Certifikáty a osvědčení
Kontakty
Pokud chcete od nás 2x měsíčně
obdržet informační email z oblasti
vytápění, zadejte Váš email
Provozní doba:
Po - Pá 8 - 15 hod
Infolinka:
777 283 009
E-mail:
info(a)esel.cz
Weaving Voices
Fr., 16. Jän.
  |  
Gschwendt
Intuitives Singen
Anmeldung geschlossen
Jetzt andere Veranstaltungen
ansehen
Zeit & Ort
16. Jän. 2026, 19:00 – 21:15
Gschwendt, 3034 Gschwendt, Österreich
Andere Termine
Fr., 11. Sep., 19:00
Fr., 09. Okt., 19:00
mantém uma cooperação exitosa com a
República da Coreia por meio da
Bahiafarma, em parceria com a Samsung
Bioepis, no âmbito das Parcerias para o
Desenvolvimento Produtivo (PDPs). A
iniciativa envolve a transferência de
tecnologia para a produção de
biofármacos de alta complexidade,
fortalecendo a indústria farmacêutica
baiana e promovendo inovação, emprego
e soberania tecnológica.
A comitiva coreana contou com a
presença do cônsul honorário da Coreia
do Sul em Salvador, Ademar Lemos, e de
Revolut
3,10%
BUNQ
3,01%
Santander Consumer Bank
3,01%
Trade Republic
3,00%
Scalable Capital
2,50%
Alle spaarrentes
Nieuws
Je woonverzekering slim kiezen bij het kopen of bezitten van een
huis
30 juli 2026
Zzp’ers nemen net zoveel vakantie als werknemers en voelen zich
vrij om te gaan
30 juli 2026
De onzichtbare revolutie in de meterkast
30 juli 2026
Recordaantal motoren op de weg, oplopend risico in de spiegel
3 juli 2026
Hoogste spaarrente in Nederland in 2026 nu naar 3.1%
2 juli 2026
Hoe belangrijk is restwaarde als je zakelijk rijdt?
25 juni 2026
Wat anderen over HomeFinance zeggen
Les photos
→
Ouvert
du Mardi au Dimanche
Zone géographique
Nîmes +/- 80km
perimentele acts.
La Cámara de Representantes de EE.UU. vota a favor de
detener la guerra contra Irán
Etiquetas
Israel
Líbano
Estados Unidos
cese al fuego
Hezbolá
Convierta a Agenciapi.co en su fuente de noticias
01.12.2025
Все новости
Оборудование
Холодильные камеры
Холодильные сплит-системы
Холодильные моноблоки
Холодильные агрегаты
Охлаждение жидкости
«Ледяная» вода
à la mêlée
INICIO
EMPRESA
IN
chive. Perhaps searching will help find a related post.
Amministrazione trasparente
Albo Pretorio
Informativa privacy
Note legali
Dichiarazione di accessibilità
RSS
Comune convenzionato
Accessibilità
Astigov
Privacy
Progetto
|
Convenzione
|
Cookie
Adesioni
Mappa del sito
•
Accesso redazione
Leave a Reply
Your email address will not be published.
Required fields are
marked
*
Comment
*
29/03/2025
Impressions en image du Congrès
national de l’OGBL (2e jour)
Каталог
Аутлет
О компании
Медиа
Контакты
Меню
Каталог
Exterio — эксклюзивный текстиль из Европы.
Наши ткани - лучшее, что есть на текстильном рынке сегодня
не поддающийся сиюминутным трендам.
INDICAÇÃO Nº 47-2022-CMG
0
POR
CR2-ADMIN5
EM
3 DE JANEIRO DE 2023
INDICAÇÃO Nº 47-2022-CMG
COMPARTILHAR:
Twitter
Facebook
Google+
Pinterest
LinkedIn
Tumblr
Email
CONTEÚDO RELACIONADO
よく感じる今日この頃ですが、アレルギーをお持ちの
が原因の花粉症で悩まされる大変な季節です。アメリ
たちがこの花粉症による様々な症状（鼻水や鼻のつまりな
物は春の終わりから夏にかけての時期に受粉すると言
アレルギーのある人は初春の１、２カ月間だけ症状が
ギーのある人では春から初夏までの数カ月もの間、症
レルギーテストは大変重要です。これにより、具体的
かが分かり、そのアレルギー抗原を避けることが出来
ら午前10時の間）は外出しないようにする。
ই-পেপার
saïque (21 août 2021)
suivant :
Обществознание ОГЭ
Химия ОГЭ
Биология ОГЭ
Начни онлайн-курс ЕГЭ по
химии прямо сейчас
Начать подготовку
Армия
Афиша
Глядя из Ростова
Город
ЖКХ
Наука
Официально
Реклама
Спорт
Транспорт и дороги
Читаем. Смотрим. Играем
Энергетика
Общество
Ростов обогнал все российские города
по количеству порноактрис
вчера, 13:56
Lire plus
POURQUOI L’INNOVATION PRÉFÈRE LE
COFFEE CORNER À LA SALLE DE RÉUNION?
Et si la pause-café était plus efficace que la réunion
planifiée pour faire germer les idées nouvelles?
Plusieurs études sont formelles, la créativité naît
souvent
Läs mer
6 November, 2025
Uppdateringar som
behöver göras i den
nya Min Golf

REQUEST ▸ In how many lines of the records does the string "Coreia" occur? Answer with the number alone.

RESULT OF THIS EXERCISE ▸ 2